PROBLEM DETAILS —
Turn the lines of the records below into a numbered list, leaving out blank lines and the pictures.

DATASET EXCERPTS —
§
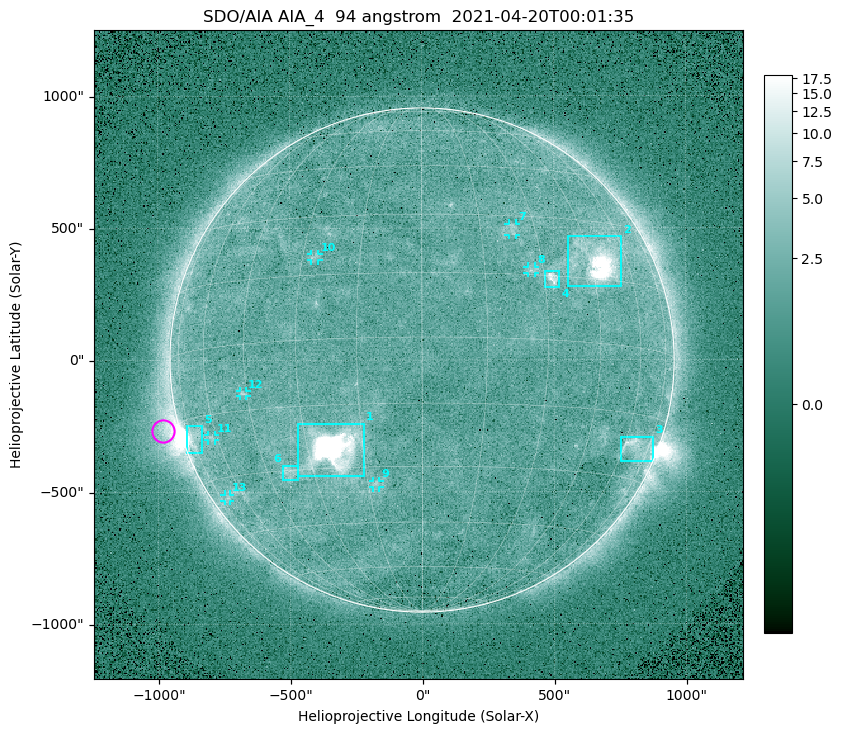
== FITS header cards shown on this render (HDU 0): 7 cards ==
TELESCOP= 'SDO/AIA '
INSTRUME= 'AIA_4   '
WAVELNTH=                   94
WAVEUNIT= 'angstrom'
DATE-OBS= '2021-04-20T00:01:35.12'
CTYPE1  = 'HPLN-TAN'
CTYPE2  = 'HPLT-TAN'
§
COMPLETED EXERCISE —
1. == FITS header cards shown on this render (HDU 0): 7 cards ==
2. TELESCOP= 'SDO/AIA '
3. INSTRUME= 'AIA_4   '
4. WAVELNTH=                   94
5. WAVEUNIT= 'angstrom'
6. DATE-OBS= '2021-04-20T00:01:35.12'
7. CTYPE1  = 'HPLN-TAN'
8. CTYPE2  = 'HPLT-TAN'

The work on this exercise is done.